Argos, Mezarlarındaki zırhın kökenlerine bakarken daha önce görüldüğü gibi, Asine'nin yok edilmesinden önce daha geniş dünyadan kopmuş gibi görünmüyor. Ancak Argos'un sahip olduğu en net ilişki, Argive Bronz heykelciklerinin bolca bilindiği Olympia ile karada idi ve belki de Argives, kıyı Asine'nin üzerlerinde sahip olduğu kontrolü görmeye geldi.
Argos'un Asine'yi yok etmesinin ne kadar başarılı olduğu belli değil, çünkü M. ö.yedinci yüzyılın arkeolojik kayıtları yamalı ve kemer sıkma dönemini yansıtıyor gibi görünüyor. Bir dizi Korint ithalatı olmasına rağmen, Argive malzeme kültüründe daha fazla “orientalizasyon” yoktur. Ancak uzun vadede Argos, Yunan dünyasının en önemli poleilerinden biri oldu.
Daha geniş bağlam
Daha geniş ölçekte, Asine'nin imhası daha büyük bir savaş ölçeğine, ancak belki de şiddette bir düşüşe işaret ediyor. Yıkımı Mitrou, Nichoria ve hatta Lefkandi'den daha büyüktü-insan eliyle ya da başka bir şekilde-bu sitelerde sadece birkaç bina yıkıldı ve yeniden işgal için kanıt var.
Ancak tüm bu yerler duvarlarla korunurken, bunların yerine geçenlerin hiçbiri hemen güçlendirilmedi; birçok Yunan şehri sadece yedinci ve altıncı yüzyıllara kadar korunacaktı. Diğer kanıtlar da savaşın artan ölçeğine ve organizasyonuna işaret ediyor: paros'taki polyandrion, yüz yirmi ölü genç adamı içeriyor, aynı zamanda kalıntılarını toplu bir mezara toplama, Yakma ve gömme organizasyonunu da içeriyor.
Bu nedenle, savaş, Zagora ve Hypsele'nin konsolidasyonu ile örneklenen toplulukların arkasındaki fikirlerin ve bunların korunmasının geliştirilmesinin bir göstergesidir.

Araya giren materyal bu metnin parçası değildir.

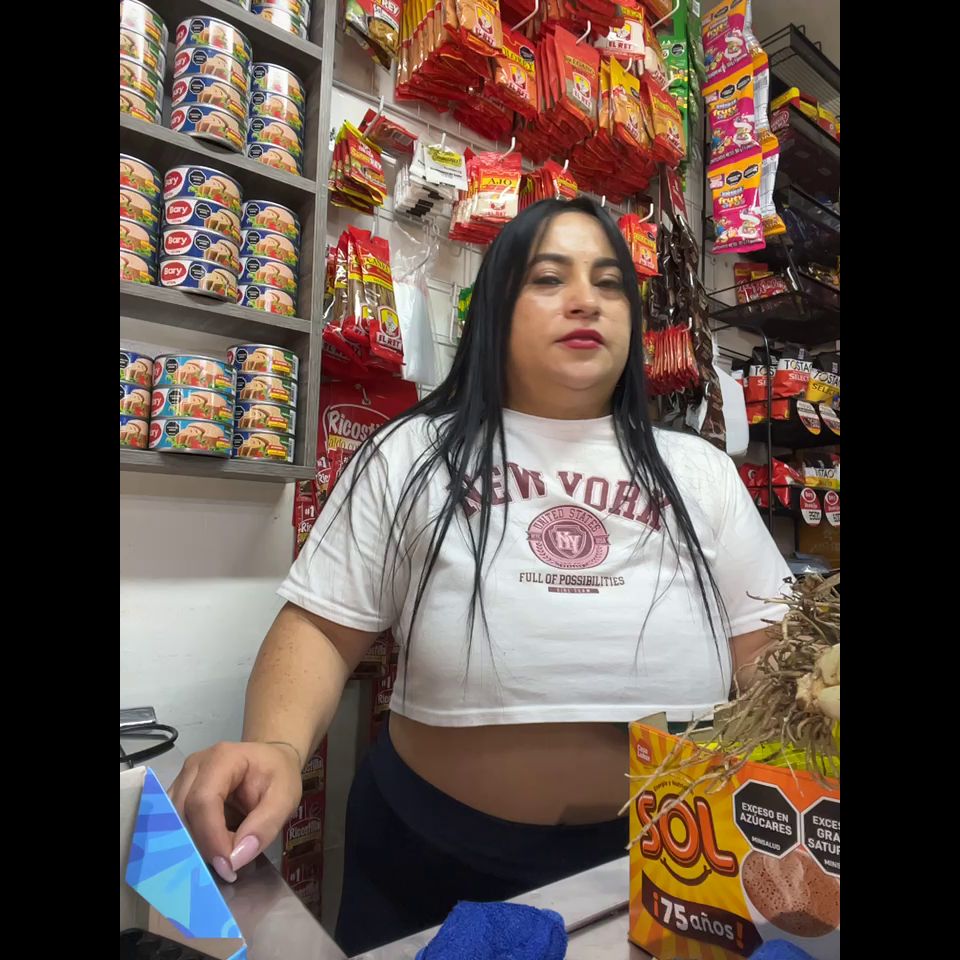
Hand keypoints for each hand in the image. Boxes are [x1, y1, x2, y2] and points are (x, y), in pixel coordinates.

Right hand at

Ancak Asine'nin ve belki de diğer sitelerin imhası, bu eğilimin daha karanlık bir unsurunu gösterir. Andros sakinleri bir birim olarak tanımlanırken, birlikte Argolid sakinleri kendilerini rakip gruplar olarak görmeye başladılar ve bu da nihayetinde yıkıma yol açtı.
Bu makalenin öne çıkan görüntüsü Asine'nin bir fotoğrafıdır.